Step 13 – Name Any And All Attachments To This Paperwork

This agreement can only hold the Independent Contractor and Client responsible for the obligations defined within its contents. Thus we must verify exactly what those contents are. If there will be no attachments with additional terms or conditions then mark the first checkbox in “23. Attachments.”  If any attachments are meant to be a part of this agreement (thereby obligating each party to its contents), then you must mark the second checkbox in this section and list each one by title on the blank lines provided.

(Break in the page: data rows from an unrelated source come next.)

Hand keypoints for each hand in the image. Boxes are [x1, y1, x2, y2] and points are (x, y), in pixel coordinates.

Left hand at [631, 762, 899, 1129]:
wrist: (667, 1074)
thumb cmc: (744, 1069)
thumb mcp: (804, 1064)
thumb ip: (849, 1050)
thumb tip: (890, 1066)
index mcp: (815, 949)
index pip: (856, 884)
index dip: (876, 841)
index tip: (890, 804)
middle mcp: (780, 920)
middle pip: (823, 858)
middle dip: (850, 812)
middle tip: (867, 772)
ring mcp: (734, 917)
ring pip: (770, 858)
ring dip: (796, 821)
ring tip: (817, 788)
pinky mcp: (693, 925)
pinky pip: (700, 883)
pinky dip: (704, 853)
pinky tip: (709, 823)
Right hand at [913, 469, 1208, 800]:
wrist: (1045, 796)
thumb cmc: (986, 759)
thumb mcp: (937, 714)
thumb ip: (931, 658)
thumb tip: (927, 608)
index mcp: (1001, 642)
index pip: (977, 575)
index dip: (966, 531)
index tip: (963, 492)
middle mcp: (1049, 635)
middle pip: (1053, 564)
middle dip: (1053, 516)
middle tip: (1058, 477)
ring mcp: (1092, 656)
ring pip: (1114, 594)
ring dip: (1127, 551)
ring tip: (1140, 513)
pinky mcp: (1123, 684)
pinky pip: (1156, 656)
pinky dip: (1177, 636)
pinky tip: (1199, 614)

Step 14 – Present The Signature Of The CLient And The Contractor

The final item, “24. Signature Area,” is formatted so that the Client can enter this agreement officially as well as the Independent Contractor. The Client must sign his or her name on the line attached to the label “Client’s Signature.”  This Client action must be dated so the Client must enter the current “Date” on the adjacent line. Directly below these items, the line labeled as “Print Name” will request the Client complete this section by printing his or her name on it.  The Independent Contractor’s signature area will also need to be completed. Only the Independent Contractor can sign his or her name on the “Contractor’s Signature” line and must do so to enter this contract.  After signing his or her name the Independent Contractor must present the current “Date” on the line next to it, then print his or her name on the line below this.    The Independent Contractor will need to provide his or her company information. The “Name Of Company,” “Title Of Signer,” and “Taxpayer ID Number (EIN)” lines require the legal name of the Independent Contractor’s business entity, the exact position the Signature Party holds with the Independent Contractor Company, and the Entity Identification Number assigned to this business respectively.